> Extracted text
Anecdote Driven Development, or Why I Don't Do TDD

Ovid on 2009-03-08T11:50:38

Number 6
Where am I?
Number 2
In the Village.
Number 6
What do you want?
Number 2
We want information.
Number 6
Whose side are you on?
Number 2
That would be telling. We want information... information... information.

(From the opening of every episode of The Greatest TV Series Ever Made)

Just about everyone in the Perl community who does testing knows that I'm a huge testing fan. In fact, to steal a turn of phrase from Adrian Howard, you might even call me a "testing bigot". I wrote the new Test::Harness that ships with Perl's core. I've written Test::Most and Test::Aggregate. I maintain or have co-maintainership on a number of modules in the Test:: namespace. I was invited to Google's first Automated Testing Conference in London and gave a lightning talk (my talk on TAP is about 42 minutes into that). I was also last year's Perl-QA Hackathon in Oslo, Norway and I'll be at this year's Perl-QA Hackathon in Birmingham, UK. I was also the one of the reviewers on Perl Testing: A Developer's Notebook.

In short, I'm steeped in software testing. I've been doing this for years. When I interview for a job, I always ask them how they test their software and I've turned down one job, in part, because they didn't. If I'm just hacking around and playing with an idea, I don't mind buying some technical debt and skipping a bit on testing while I'm exploring a new idea. I've even posted some code to the CPAN which is a bit short on testing. That being said, I wouldn't dream of writing major software without testing and I don't want to release any CPAN code as version 1.00 without comprehensive test coverage to have a minimum baseline of guaranteed functionality.

A number of years ago at OSCON I was attending a talk on testing when Mark Jason Dominus started asking some questions about testing. He was arguing that he couldn't have written Higher Order Perl (a magnificent book which I highly recommend you buy) with test-driven development (TDD). If I recall his comments correctly (and my apologies if I misrepresent him), he was exploring many new ideas, playing around with interfaces, and basically didn't know what the final code was going to look like until it was the final code. In short, he felt TDD would have been an obstacle to his exploratory programming as he would have had to continually rewrite the tests to address his evolving code. I tried to explain alternate strategies to deal with this, including deleting the code and adding tests back in and, in fact, when I created CPAN distributions of three of the HOP modules, I did find a couple of bugs in my testing. Regardless, I was hard-pressed to rebut his arguments.

Now that's not really a terribly terribly heretical idea. Many people realize that exploratory programming and TDD don't always play well together. James Shore has a great blog post about Voluntary Technical Debt and how this helped them launch CardMeeting. It's the same story: tight deadline, new idea, playing with concepts.

But that's not quite what I have in mind when I say "I don't do TDD". In reality, sometimes I do TDD, but not very often. I've tried TDD. I've written a test, added a stub method, written another test, returned a dummy object, written another test ... and so on.

> Record extracts

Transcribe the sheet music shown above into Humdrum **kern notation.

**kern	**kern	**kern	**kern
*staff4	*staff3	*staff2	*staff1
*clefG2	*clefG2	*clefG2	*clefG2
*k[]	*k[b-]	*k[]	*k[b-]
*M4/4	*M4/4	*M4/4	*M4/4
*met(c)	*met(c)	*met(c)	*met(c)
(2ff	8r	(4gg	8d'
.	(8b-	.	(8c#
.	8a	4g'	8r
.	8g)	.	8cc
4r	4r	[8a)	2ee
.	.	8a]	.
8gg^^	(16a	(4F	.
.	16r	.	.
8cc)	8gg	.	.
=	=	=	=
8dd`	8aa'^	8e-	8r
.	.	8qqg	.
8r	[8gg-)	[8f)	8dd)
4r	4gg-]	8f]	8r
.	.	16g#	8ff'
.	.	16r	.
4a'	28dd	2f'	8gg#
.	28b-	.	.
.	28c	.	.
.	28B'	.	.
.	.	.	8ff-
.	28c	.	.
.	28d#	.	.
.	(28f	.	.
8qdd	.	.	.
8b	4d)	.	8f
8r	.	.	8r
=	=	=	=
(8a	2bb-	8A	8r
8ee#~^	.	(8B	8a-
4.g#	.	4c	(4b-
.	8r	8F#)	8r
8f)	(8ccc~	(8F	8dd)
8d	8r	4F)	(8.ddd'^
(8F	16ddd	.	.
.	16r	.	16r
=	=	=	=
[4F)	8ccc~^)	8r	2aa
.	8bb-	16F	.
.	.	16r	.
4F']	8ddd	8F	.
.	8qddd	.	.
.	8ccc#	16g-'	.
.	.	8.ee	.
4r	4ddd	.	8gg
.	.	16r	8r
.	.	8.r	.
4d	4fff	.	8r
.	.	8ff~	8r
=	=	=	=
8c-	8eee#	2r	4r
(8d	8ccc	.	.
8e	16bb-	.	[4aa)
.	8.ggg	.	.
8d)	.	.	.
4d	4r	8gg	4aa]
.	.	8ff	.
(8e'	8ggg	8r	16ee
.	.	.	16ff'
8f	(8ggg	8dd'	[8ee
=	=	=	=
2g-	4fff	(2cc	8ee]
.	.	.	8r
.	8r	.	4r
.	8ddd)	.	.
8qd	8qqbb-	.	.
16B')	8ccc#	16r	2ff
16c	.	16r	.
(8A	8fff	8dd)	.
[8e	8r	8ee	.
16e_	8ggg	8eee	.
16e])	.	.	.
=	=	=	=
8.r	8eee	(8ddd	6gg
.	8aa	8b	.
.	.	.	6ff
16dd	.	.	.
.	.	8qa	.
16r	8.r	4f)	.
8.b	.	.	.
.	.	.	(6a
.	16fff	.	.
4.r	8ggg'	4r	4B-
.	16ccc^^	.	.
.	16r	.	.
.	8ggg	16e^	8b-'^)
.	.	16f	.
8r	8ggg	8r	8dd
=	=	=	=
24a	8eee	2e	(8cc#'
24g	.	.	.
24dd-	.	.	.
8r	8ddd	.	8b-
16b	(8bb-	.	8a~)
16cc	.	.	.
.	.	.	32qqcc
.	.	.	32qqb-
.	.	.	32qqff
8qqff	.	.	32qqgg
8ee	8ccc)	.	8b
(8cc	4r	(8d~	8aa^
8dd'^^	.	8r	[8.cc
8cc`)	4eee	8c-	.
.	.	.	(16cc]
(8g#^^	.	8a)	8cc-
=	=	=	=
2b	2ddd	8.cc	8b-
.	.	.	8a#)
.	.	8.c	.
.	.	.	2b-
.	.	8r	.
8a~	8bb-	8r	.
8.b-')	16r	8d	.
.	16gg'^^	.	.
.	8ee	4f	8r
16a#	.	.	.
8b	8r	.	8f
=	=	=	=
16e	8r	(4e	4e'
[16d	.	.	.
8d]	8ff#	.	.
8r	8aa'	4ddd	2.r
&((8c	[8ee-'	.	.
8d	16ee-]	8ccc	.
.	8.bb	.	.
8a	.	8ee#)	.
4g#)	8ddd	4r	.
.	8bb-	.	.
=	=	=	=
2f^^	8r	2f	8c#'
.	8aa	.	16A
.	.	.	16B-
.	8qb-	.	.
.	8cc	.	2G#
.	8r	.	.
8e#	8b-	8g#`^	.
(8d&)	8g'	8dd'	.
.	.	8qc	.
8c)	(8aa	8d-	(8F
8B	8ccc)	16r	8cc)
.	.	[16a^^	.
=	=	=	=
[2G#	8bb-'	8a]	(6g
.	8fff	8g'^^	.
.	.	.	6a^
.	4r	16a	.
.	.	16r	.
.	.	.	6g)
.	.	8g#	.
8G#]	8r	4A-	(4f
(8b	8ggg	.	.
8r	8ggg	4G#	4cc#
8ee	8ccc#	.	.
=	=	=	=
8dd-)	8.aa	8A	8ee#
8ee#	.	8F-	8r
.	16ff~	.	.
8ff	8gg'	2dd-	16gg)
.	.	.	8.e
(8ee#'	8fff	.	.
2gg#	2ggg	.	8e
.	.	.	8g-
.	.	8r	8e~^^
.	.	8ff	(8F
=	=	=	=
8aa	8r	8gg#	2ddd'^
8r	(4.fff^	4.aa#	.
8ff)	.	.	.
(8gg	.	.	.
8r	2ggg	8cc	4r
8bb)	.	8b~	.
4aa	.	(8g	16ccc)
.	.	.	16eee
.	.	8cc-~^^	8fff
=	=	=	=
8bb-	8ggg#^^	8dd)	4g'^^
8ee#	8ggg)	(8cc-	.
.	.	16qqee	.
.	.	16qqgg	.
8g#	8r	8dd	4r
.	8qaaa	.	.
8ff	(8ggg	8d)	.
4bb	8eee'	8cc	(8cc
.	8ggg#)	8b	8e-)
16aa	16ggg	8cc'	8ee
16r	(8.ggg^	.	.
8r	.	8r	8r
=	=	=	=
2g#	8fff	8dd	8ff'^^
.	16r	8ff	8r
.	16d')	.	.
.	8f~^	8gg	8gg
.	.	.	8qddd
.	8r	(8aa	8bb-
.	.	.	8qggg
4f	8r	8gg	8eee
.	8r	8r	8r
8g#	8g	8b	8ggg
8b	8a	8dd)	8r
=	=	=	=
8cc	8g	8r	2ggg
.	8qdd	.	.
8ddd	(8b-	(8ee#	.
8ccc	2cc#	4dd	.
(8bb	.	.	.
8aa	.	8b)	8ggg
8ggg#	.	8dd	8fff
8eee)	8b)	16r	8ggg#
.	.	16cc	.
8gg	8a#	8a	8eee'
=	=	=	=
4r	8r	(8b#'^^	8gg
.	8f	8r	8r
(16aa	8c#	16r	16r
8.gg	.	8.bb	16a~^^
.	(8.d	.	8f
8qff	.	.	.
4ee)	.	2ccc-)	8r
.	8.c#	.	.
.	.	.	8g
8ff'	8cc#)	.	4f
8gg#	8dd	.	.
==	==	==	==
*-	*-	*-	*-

* * *

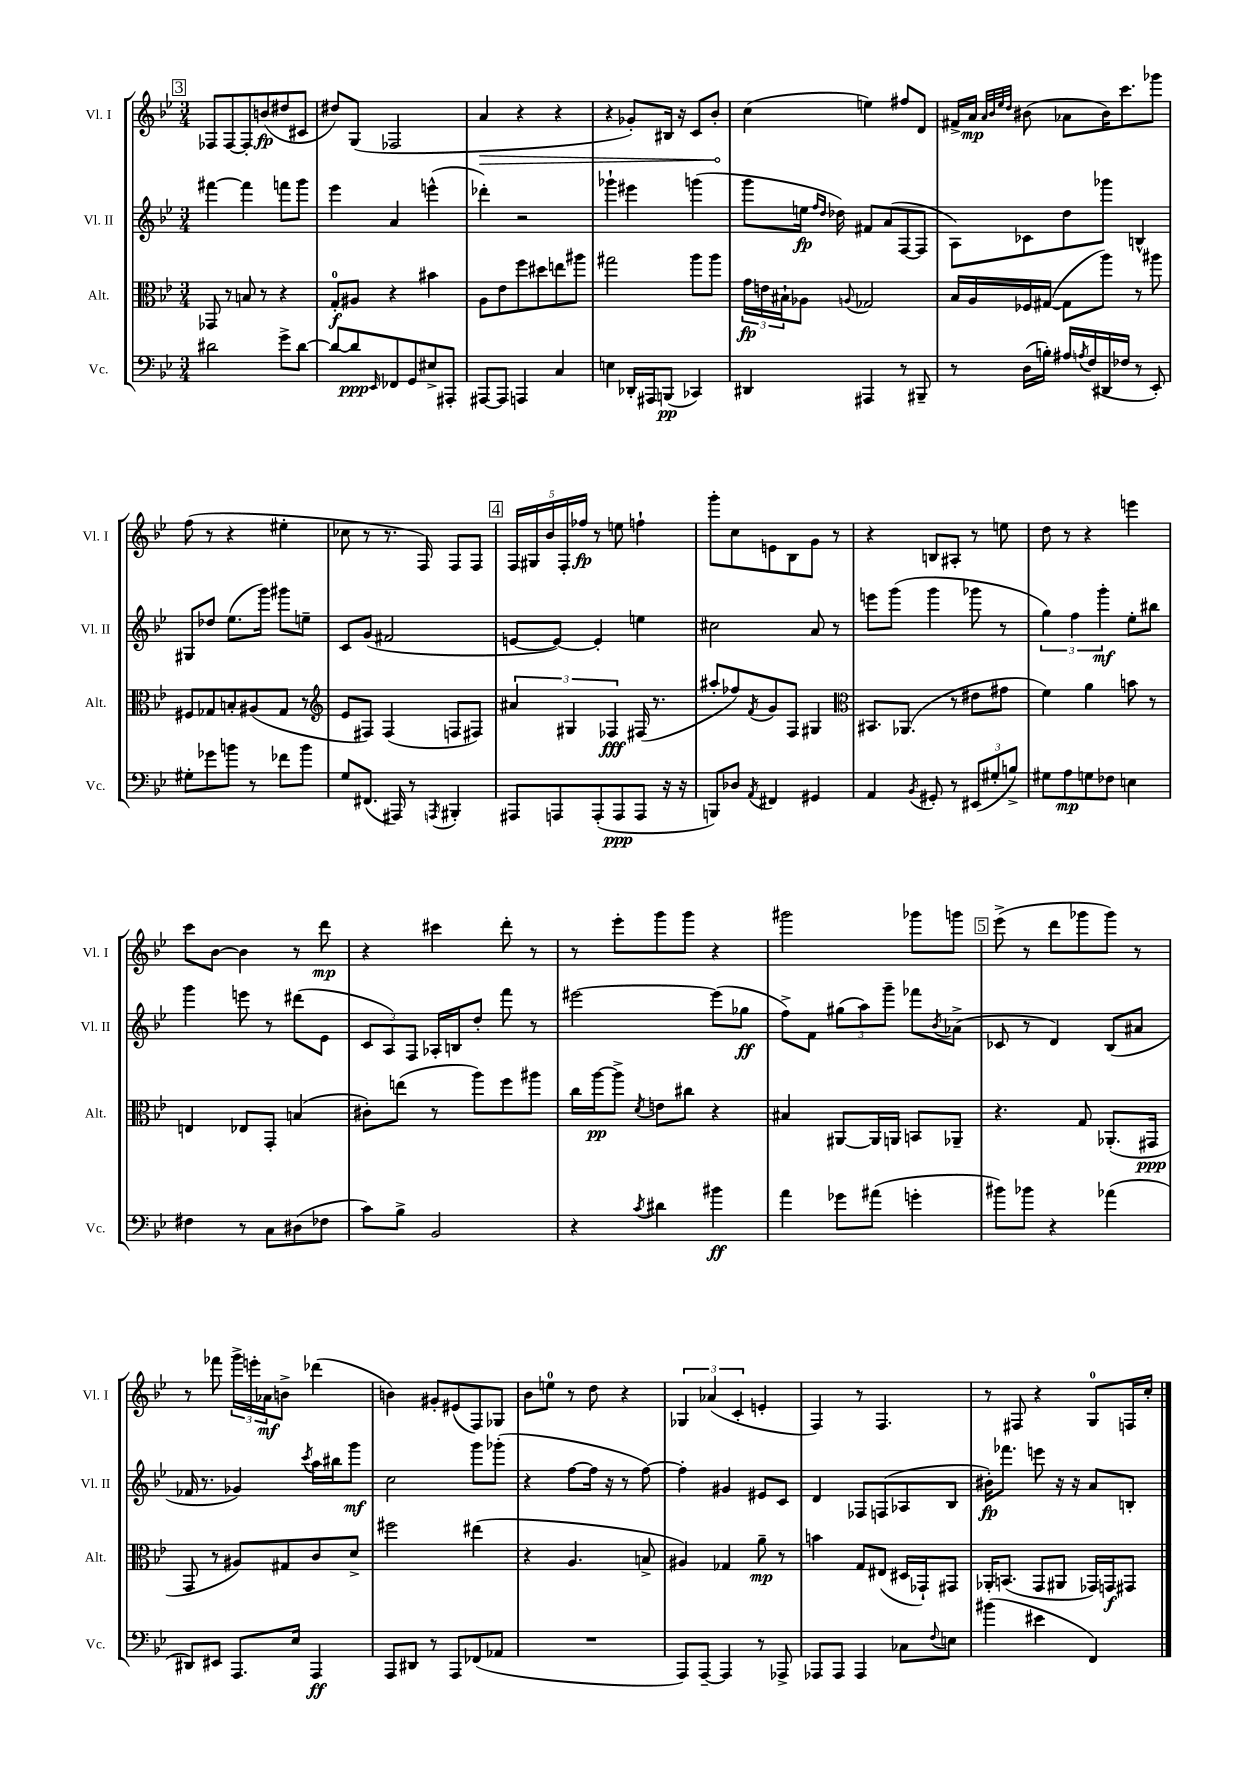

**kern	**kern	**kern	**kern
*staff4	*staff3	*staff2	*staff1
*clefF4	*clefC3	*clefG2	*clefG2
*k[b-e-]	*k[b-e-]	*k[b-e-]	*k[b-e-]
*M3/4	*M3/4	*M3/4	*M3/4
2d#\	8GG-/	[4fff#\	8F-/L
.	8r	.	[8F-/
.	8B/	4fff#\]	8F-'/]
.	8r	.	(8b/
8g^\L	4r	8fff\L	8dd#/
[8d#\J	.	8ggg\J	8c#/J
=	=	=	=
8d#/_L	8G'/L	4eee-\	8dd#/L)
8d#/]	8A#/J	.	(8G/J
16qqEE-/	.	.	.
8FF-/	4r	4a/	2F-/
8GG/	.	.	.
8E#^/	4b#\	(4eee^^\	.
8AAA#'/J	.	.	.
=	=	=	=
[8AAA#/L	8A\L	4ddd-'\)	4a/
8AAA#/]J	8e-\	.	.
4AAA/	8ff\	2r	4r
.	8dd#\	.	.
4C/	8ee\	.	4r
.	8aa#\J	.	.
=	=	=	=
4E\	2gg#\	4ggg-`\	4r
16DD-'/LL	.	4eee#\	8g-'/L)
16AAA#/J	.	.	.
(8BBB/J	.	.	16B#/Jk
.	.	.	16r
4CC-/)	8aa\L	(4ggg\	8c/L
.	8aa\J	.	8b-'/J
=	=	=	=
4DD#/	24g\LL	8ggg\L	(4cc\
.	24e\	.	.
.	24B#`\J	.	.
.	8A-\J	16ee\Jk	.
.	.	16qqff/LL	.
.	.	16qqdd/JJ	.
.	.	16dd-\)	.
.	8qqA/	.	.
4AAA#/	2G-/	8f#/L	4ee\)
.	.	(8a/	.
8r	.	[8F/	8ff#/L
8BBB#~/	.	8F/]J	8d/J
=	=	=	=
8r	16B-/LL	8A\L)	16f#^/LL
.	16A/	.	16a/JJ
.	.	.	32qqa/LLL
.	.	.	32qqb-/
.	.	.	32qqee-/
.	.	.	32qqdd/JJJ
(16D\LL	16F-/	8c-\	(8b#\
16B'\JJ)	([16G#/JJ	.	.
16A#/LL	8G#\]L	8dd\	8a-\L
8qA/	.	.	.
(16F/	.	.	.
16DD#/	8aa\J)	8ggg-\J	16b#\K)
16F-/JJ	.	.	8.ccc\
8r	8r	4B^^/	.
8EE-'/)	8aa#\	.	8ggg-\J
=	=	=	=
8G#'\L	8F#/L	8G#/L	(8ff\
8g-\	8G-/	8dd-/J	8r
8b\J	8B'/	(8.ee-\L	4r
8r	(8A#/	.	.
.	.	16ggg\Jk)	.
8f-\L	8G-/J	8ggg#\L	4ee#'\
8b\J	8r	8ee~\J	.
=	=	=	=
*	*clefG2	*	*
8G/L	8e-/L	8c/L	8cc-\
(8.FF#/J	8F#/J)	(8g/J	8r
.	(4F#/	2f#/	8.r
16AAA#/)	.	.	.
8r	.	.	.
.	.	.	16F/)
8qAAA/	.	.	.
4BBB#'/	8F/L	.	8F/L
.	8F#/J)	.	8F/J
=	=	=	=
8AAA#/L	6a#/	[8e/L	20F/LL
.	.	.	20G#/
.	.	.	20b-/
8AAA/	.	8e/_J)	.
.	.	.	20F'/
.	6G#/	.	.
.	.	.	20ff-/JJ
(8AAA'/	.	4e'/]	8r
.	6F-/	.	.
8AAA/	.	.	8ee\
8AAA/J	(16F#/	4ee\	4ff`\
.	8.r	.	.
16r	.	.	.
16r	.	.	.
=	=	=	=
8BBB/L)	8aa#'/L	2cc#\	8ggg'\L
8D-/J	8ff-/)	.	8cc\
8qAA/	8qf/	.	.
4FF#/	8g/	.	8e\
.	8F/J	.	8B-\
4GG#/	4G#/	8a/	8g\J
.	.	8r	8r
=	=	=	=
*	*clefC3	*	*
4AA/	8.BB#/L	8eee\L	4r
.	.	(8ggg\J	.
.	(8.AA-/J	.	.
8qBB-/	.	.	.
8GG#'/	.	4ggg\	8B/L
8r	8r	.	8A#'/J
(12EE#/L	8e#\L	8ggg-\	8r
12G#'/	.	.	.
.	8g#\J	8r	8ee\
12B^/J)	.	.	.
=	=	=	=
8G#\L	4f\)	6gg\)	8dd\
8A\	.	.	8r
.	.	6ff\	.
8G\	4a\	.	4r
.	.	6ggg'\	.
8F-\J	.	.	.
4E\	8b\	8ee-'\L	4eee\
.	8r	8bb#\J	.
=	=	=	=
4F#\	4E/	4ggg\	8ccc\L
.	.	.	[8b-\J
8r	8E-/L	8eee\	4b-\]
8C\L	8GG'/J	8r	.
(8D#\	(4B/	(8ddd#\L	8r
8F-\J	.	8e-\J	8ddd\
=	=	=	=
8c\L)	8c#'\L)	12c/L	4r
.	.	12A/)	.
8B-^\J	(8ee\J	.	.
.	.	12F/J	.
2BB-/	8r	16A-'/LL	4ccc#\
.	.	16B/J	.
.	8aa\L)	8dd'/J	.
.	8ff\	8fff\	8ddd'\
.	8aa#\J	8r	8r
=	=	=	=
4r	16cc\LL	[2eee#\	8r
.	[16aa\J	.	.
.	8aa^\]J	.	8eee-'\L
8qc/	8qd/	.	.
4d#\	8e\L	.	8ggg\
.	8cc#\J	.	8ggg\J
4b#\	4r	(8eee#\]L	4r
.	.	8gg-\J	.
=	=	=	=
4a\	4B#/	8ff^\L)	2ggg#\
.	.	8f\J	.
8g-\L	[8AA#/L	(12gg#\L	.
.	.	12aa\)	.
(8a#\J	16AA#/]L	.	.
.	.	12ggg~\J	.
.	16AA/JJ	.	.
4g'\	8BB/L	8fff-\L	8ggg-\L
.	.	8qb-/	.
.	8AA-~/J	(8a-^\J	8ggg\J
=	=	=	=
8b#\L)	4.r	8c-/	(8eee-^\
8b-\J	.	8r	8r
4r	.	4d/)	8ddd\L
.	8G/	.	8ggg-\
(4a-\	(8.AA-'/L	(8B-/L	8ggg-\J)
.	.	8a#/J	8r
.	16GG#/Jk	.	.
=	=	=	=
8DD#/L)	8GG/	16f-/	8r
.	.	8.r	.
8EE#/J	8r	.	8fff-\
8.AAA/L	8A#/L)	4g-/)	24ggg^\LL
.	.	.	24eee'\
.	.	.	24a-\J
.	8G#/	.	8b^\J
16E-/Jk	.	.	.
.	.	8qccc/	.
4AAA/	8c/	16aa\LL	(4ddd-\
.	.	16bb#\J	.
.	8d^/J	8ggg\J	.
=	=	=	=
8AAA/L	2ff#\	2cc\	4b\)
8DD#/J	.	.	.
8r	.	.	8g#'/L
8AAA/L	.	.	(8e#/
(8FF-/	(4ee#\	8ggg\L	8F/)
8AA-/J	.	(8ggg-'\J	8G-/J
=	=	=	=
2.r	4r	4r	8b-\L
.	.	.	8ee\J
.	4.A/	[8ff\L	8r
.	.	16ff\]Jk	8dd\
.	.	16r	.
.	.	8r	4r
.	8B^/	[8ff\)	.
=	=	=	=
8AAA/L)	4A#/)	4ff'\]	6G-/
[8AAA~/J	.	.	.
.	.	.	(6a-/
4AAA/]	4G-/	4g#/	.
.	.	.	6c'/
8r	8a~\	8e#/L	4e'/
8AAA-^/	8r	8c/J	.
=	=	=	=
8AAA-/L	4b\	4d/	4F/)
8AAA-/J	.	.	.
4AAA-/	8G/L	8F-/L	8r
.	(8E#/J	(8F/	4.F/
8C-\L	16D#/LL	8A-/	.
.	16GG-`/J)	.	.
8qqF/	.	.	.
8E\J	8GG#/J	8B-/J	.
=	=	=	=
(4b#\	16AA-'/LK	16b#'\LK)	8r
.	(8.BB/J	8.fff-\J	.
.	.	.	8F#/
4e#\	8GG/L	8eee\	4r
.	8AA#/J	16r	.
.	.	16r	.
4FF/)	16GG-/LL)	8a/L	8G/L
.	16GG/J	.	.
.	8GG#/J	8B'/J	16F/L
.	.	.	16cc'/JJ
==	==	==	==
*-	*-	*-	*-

> Aim
Could you continue the blog post on test-driven development from its last sentence, keeping the same voice?

> Reply
Two words: tee dious (sic).

At work, we get a fairly substantial set of requirements for each task. We're a core application which many other BBC projects rely on for their programme metadata. When we get requirements, they're generally fleshed out enough that when we think through the problem, we have a decent handle on what needs to be done, even if the exact implementation isn't nailed down perfectly.

When I get a new task, I usually start by reading the tests for the code I'm working on and I often write quite a few tests first and then write the code for it. This isn't "pure" TDD in the minds of many people as I'm not writing a single test, then code, then another test, and then code, ad nauseum. However, it's close enough for TDD in my book.

That's not the only way I write code, though. Sometimes we have a complex case where I want to see what's going on in our interface and I'll load some fixture data, fire up a browser and start exploring our REST interface. Then I'll write some code and verify that our title=Doctor Who query parameters are returning correct results. Then I'll write the tests.

To some, this would be heresy. You must always write the tests first, right? My reply: can you provide me with data to back that up?

I recently wrote some code for Class::Sniff which would detect "long methods" and report them as a code smell. I even wrote a blog post about how I did this (quelle surprise, eh?). That's when Ben Tilly asked an embarrassingly obvious question: how do I know that long methods are a code smell?

I threw out the usual justifications, but he wouldn't let up. He wanted information and he cited the excellent book Code Complete as a counter-argument. I got down my copy of this book and started reading "How Long Should A Routine Be" (page 175, second edition). The author, Steve McConnell, argues that routines should not be longer than 200 lines. Holy crud! That's waaaaaay to long. If a routine is longer than about 20 or 30 lines, I reckon it's time to break it up.

Regrettably, McConnell has the cheek to cite six separate studies, all of which found that longer routines were not only not correlated with a greater defect rate, but were also often cheaper to develop and easier to comprehend. As a result, the latest version of Class::Sniff on github now documents that longer routines may not be a code smell after all. Ben was right. I was wrong.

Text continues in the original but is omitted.